Exercise aim » Copy out word for word the lines of the records from the line with "scientific name: Sarcomphalus obtusifolius" up to and including the line with "common name: Black-tailed prairie dog".
## Begin
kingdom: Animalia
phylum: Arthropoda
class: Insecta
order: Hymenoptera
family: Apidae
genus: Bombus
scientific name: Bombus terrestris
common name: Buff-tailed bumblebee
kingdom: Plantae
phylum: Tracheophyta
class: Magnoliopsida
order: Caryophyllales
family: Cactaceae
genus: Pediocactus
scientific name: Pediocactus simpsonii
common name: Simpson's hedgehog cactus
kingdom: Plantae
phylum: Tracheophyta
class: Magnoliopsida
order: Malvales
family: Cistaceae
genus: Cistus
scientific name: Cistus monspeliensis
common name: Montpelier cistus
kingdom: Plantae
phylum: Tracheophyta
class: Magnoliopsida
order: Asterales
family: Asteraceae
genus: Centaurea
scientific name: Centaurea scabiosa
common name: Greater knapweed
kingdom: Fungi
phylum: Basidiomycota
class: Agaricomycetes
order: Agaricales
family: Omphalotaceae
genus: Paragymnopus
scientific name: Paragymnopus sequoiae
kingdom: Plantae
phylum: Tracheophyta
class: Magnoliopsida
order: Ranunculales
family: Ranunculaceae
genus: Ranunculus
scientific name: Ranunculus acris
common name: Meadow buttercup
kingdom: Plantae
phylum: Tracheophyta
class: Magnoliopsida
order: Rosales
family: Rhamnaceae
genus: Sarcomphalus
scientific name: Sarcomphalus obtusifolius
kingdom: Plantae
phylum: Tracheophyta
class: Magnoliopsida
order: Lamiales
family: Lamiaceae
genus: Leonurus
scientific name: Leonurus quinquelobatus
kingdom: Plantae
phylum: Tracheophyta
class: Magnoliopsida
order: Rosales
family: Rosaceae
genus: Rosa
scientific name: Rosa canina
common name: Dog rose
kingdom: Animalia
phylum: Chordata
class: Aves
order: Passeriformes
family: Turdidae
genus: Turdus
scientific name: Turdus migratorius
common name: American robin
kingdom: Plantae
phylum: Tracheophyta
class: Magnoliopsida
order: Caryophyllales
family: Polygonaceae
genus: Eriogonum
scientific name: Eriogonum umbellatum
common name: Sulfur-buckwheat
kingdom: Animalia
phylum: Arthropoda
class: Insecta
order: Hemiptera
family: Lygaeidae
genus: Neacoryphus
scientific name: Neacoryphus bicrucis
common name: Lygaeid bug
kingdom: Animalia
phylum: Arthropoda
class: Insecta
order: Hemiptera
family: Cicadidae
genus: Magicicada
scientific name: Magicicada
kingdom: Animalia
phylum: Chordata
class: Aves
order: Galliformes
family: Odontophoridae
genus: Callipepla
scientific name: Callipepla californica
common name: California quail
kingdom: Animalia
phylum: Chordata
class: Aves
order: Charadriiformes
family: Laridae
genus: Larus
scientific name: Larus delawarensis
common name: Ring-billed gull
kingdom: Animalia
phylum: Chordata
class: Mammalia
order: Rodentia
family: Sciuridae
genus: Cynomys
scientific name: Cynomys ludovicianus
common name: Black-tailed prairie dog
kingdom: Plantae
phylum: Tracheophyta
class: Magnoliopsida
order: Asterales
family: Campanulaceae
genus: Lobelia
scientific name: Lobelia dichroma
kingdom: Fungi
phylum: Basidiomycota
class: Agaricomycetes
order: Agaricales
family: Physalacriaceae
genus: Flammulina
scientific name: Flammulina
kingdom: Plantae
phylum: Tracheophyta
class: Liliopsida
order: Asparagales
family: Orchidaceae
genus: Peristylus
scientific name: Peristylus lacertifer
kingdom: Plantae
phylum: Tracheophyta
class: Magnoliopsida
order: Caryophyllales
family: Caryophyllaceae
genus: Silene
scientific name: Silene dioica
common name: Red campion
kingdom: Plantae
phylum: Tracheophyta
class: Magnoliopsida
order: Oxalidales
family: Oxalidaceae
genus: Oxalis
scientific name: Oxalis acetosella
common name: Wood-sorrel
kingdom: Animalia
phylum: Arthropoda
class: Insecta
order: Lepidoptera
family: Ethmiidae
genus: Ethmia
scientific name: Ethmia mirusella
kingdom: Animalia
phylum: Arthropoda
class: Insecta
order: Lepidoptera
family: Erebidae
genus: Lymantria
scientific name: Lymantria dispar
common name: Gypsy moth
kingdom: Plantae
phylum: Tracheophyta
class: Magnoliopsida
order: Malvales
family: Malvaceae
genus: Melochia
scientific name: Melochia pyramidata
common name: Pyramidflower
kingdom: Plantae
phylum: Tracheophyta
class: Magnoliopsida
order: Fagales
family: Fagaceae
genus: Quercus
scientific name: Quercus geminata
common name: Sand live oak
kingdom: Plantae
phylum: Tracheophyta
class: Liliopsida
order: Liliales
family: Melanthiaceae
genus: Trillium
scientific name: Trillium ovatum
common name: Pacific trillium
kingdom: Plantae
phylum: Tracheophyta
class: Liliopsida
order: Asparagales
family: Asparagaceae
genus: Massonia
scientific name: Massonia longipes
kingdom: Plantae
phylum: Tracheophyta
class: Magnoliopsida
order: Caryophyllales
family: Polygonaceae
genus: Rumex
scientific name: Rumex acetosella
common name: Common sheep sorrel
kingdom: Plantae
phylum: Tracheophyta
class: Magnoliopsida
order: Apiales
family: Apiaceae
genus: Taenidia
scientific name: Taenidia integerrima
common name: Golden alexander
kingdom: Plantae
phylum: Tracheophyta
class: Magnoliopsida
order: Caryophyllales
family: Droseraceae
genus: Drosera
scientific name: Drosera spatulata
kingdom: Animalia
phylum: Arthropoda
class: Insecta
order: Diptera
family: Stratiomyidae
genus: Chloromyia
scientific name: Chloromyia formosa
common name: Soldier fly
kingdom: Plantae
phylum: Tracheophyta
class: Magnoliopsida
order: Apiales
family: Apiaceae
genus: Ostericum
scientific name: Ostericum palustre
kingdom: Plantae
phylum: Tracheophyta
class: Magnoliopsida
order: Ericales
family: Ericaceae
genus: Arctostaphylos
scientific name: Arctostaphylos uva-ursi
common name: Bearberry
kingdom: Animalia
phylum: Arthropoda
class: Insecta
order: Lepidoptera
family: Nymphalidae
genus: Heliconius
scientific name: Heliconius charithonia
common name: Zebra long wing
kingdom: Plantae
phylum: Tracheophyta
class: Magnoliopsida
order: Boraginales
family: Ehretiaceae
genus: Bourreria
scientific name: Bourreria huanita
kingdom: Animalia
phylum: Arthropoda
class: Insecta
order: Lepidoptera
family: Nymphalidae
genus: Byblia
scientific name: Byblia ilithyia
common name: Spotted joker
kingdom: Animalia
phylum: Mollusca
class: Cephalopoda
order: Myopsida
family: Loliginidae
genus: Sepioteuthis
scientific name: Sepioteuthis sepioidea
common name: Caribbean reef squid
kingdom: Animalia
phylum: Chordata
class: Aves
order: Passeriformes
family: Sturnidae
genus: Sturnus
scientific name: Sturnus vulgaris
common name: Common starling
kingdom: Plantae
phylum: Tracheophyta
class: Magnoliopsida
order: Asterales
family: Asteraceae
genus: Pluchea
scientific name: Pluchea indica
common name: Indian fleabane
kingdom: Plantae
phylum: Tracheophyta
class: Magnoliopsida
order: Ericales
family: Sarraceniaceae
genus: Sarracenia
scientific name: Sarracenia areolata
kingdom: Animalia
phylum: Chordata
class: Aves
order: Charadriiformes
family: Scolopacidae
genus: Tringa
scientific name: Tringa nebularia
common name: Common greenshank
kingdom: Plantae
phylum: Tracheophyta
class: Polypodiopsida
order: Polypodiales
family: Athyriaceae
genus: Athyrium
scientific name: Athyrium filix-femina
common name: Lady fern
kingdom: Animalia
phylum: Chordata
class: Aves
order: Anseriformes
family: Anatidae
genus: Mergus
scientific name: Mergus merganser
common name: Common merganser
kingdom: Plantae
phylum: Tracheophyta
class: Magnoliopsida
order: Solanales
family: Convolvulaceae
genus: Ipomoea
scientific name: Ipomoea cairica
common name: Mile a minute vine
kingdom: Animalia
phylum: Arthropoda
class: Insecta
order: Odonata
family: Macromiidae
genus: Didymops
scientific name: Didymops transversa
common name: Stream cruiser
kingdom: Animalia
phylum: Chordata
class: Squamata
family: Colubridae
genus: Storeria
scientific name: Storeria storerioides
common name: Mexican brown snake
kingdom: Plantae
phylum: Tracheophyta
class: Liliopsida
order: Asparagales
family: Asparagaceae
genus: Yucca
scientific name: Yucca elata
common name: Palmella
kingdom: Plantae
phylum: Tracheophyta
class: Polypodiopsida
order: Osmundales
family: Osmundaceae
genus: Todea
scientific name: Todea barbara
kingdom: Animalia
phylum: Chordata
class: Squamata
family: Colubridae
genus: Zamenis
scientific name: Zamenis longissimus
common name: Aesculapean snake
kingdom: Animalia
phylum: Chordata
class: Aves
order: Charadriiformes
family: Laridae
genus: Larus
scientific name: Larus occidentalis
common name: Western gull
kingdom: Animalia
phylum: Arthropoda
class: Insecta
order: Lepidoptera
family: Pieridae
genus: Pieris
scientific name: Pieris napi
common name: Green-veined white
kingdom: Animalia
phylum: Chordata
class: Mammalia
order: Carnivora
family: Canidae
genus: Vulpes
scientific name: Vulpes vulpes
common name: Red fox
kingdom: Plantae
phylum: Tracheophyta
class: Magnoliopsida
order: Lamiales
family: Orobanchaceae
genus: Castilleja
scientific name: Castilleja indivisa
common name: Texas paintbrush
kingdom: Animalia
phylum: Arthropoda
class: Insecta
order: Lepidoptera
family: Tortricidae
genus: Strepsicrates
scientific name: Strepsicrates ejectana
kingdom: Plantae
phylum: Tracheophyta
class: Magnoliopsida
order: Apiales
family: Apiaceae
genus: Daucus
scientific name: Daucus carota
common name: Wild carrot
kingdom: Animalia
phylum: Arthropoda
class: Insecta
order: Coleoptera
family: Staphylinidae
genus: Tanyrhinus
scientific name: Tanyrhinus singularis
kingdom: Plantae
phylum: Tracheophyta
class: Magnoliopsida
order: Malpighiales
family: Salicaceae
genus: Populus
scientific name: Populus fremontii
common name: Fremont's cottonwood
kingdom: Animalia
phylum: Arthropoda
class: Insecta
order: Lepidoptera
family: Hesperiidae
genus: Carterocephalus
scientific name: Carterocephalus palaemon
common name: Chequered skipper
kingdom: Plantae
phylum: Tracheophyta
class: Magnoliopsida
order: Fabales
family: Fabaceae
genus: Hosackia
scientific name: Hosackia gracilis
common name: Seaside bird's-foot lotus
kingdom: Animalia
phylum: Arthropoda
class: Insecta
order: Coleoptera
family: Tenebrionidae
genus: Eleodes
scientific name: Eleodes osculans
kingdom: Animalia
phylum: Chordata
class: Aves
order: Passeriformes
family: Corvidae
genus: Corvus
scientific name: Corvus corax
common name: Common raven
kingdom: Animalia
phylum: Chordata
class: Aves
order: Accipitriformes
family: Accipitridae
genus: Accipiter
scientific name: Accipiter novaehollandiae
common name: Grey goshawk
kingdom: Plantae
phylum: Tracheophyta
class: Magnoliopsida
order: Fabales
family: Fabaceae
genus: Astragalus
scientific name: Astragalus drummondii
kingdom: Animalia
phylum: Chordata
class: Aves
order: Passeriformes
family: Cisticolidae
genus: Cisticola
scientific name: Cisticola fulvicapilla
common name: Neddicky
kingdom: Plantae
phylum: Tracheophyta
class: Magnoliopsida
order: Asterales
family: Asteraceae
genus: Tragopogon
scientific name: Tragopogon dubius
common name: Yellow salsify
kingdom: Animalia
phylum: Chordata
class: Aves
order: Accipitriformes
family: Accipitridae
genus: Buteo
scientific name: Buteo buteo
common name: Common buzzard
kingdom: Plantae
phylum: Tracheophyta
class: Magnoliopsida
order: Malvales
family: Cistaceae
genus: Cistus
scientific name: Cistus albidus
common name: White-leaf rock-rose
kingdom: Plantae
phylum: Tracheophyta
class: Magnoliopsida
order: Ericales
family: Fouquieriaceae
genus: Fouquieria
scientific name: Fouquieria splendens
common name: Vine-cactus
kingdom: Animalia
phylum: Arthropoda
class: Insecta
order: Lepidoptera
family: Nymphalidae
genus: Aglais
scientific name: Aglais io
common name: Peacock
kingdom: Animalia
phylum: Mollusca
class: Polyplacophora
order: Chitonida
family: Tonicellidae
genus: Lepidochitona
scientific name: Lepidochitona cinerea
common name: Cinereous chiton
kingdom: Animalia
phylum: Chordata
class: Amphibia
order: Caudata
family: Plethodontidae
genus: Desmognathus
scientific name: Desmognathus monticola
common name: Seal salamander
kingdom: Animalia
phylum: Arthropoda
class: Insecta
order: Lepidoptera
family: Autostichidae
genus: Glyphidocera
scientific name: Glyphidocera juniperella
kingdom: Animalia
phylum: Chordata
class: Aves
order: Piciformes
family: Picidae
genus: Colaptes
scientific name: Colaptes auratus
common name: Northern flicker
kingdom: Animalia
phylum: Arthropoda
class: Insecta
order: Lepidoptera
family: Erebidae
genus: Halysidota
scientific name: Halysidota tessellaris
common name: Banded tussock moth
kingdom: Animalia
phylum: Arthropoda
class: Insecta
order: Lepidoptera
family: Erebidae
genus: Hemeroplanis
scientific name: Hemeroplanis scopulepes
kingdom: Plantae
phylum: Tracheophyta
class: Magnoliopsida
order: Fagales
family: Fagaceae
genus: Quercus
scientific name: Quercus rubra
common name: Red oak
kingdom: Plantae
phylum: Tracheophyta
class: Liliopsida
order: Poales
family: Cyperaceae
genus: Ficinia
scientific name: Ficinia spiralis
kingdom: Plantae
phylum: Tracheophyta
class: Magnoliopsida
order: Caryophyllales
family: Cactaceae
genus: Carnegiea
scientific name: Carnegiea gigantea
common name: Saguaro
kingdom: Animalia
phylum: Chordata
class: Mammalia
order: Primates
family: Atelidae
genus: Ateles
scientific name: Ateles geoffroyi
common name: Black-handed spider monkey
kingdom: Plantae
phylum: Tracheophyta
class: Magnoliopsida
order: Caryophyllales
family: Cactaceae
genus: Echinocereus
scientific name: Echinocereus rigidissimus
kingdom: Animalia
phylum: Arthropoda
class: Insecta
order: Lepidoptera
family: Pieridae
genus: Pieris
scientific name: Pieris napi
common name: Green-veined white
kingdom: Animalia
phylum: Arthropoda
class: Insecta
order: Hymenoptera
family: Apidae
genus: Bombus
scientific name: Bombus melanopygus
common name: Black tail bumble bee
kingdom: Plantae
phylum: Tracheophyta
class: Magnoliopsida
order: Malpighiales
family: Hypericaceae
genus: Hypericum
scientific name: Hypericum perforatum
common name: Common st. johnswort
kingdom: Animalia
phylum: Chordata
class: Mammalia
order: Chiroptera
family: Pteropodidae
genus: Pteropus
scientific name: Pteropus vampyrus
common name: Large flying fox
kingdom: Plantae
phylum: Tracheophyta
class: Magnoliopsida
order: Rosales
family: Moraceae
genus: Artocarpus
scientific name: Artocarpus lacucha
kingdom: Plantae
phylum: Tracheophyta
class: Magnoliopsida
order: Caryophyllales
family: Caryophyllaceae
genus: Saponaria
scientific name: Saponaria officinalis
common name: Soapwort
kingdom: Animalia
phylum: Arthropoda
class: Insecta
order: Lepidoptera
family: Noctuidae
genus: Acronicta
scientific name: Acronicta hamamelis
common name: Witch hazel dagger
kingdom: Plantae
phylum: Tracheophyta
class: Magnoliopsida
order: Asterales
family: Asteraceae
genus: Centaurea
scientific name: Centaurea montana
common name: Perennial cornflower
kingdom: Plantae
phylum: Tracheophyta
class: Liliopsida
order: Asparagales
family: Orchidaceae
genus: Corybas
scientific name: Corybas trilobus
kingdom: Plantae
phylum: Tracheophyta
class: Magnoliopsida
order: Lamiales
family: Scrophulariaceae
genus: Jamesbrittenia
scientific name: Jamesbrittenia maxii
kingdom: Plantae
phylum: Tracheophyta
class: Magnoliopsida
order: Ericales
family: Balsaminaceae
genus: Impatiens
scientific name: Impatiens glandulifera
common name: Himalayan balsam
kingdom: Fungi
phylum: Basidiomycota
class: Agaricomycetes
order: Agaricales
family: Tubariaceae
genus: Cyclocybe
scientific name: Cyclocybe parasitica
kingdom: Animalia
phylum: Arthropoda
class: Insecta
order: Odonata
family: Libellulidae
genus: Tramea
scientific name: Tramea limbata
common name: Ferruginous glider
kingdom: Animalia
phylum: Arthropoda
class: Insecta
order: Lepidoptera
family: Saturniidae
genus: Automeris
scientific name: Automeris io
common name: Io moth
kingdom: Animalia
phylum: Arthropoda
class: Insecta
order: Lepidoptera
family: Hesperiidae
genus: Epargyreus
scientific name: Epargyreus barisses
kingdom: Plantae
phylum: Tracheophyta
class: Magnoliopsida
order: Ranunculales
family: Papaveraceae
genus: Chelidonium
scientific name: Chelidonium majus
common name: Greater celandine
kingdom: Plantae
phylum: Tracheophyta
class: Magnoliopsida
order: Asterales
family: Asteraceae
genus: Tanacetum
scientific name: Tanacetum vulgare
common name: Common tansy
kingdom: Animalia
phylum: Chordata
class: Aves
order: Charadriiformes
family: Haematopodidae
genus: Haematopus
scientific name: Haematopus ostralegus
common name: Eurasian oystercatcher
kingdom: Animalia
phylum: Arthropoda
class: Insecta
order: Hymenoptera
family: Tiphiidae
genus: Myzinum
## End
Correct output »
scientific name: Sarcomphalus obtusifolius
kingdom: Plantae
phylum: Tracheophyta
class: Magnoliopsida
order: Lamiales
family: Lamiaceae
genus: Leonurus
scientific name: Leonurus quinquelobatus
kingdom: Plantae
phylum: Tracheophyta
class: Magnoliopsida
order: Rosales
family: Rosaceae
genus: Rosa
scientific name: Rosa canina
common name: Dog rose
kingdom: Animalia
phylum: Chordata
class: Aves
order: Passeriformes
family: Turdidae
genus: Turdus
scientific name: Turdus migratorius
common name: American robin
kingdom: Plantae
phylum: Tracheophyta
class: Magnoliopsida
order: Caryophyllales
family: Polygonaceae
genus: Eriogonum
scientific name: Eriogonum umbellatum
common name: Sulfur-buckwheat
kingdom: Animalia
phylum: Arthropoda
class: Insecta
order: Hemiptera
family: Lygaeidae
genus: Neacoryphus
scientific name: Neacoryphus bicrucis
common name: Lygaeid bug
kingdom: Animalia
phylum: Arthropoda
class: Insecta
order: Hemiptera
family: Cicadidae
genus: Magicicada
scientific name: Magicicada
kingdom: Animalia
phylum: Chordata
class: Aves
order: Galliformes
family: Odontophoridae
genus: Callipepla
scientific name: Callipepla californica
common name: California quail
kingdom: Animalia
phylum: Chordata
class: Aves
order: Charadriiformes
family: Laridae
genus: Larus
scientific name: Larus delawarensis
common name: Ring-billed gull
kingdom: Animalia
phylum: Chordata
class: Mammalia
order: Rodentia
family: Sciuridae
genus: Cynomys
scientific name: Cynomys ludovicianus
common name: Black-tailed prairie dog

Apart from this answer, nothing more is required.